§ TASK PROMPT
Return each line below that contains the word "damage", copying every such line in full.
*** Opening of MATERIAL SUPPLIED ***
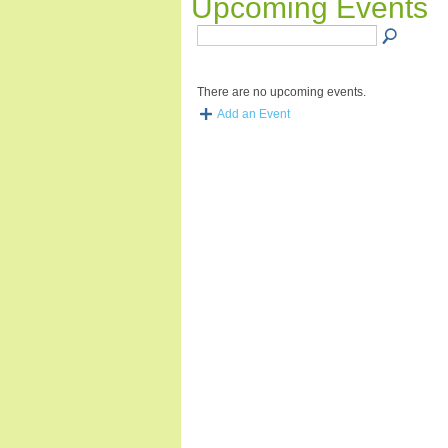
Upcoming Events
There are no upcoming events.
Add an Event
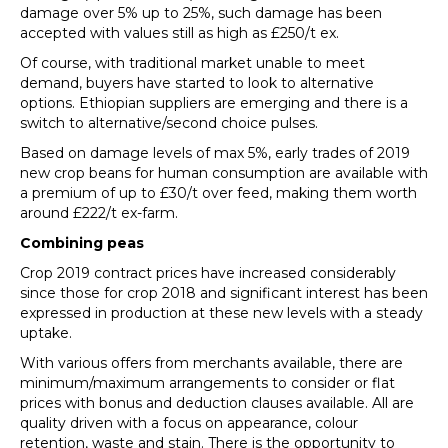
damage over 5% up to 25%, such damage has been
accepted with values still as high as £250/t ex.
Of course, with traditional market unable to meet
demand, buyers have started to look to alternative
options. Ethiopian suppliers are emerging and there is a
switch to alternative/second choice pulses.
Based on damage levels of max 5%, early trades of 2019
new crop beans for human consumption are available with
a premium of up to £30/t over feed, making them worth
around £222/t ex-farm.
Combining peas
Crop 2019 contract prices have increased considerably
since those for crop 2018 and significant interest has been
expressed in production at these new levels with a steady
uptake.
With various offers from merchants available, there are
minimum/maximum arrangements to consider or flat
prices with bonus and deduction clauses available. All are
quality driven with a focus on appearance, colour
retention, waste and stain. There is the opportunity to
*** Close of MATERIAL SUPPLIED ***
*** Opening of MATERIAL SUPPLIED ***
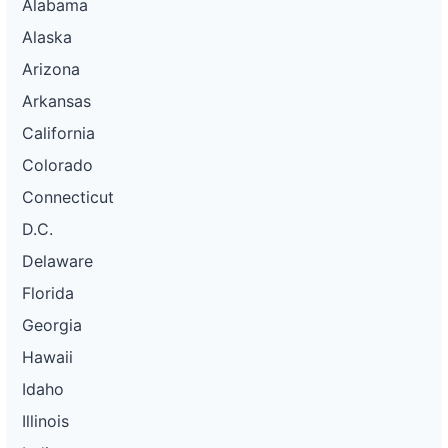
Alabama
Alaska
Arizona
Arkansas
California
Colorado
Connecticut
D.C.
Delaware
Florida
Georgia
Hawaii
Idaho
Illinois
*** Close of MATERIAL SUPPLIED ***
§ WRITTEN RESPONSE
damage over 5% up to 25%, such damage has been
Based on damage levels of max 5%, early trades of 2019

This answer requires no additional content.